EXERCISE DIRECTIONS » Show every line of the rows below that contains the word "representation". Case counts.

RECORD EXCERPTS »
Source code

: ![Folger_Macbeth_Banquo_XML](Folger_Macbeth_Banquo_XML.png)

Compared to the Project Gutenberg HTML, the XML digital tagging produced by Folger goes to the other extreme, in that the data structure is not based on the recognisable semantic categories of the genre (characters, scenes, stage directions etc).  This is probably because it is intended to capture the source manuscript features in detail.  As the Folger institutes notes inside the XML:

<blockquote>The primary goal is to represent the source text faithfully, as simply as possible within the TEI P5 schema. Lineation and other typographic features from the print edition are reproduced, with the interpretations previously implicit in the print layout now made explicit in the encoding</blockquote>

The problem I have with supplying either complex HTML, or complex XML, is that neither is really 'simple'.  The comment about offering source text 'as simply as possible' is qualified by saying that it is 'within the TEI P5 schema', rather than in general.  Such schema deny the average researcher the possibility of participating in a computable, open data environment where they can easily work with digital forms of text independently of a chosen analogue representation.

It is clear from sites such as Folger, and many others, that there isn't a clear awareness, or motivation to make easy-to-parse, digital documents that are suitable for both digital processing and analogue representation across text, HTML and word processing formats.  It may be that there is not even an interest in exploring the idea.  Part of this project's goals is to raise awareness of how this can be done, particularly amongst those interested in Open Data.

RESPONSE »
The problem I have with supplying either complex HTML, or complex XML, is that neither is really 'simple'.  The comment about offering source text 'as simply as possible' is qualified by saying that it is 'within the TEI P5 schema', rather than in general.  Such schema deny the average researcher the possibility of participating in a computable, open data environment where they can easily work with digital forms of text independently of a chosen analogue representation.
It is clear from sites such as Folger, and many others, that there isn't a clear awareness, or motivation to make easy-to-parse, digital documents that are suitable for both digital processing and analogue representation across text, HTML and word processing formats.  It may be that there is not even an interest in exploring the idea.  Part of this project's goals is to raise awareness of how this can be done, particularly amongst those interested in Open Data.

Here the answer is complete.